Gérer les temps faibles
Pour Sacha Rosenthal, diriger une entreprise de 2 000 personnes, c’est aussi du sport. Il faut rester concentré, ne rien lâcher, combiner combativité et patience, savoir gérer les temps forts et les temps faibles.
"En 28 ans, on a connu quatre crises majeures chez Xefi. On aurait pu déposer le bilan. C’est comme quand je me mets dans le rouge en course. Il faut gérer les temps faibles d’abord en les conscientisant puis en rétrogradant pour retrouver de l’énergie", confie-t-il.

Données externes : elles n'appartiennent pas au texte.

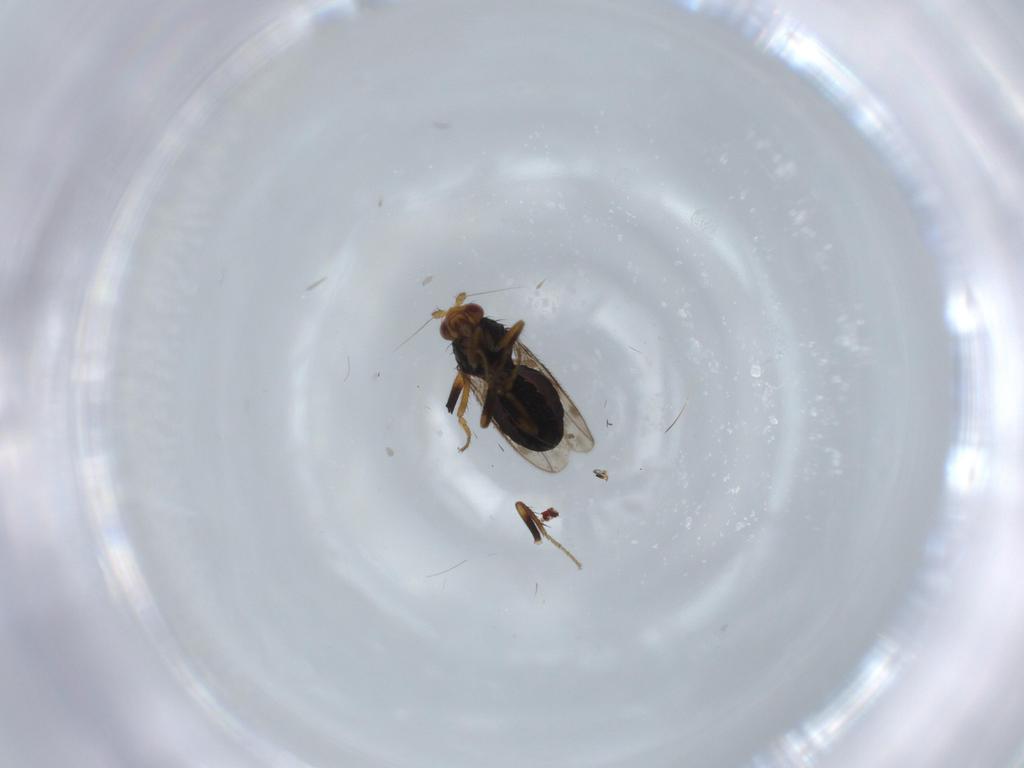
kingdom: Animalia
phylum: Arthropoda
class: Insecta
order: Diptera
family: Sphaeroceridae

Son coach Eric Villena confie devoir le modérer. "Il ne voit jamais ce qu’il a déjà accompli mais se projette immédiatement dans l’entraînement d’après". Mais, avec le temps, il s’est assagi, il sait rétrograder en cas de difficulté. Et commence à accepter qu’il lui faut un peu plus de temps pour récupérer…
Inciter sans forcing
"En sport, comme en entreprise, je suis un jusqu’au boutiste. Je pousse le bouchon. Je vais loin mais pas à l’aveugle parce que je suis obsédé par le rationnel. Je prends des risques en conscience car je sais que ce sont des vies et des salaires qui sont en jeu", confie-t-il. Son moteur n’est pas l’argent mais la rentabilité de l’entreprise, sa pérennité.
Finalement, appliquée à la santé, c’est cette même longévité qu’il veut favoriser chez ses salariés, grâce à son programme sport santé qui conférerait à l’entreprise lyonnaise un taux d’arrêt maladie réduit. "Il n’est pas facile de transmettre cette passion positive sans donner l’impression de forcer la main", reconnaît-il. Puis raconte avec émotion avoir pris sous son aile un salarié, ancien obèse, qui pesait 150 kg à 20 ans, devenu sportif, puis promu cadre à 27 ans. Sport et performance.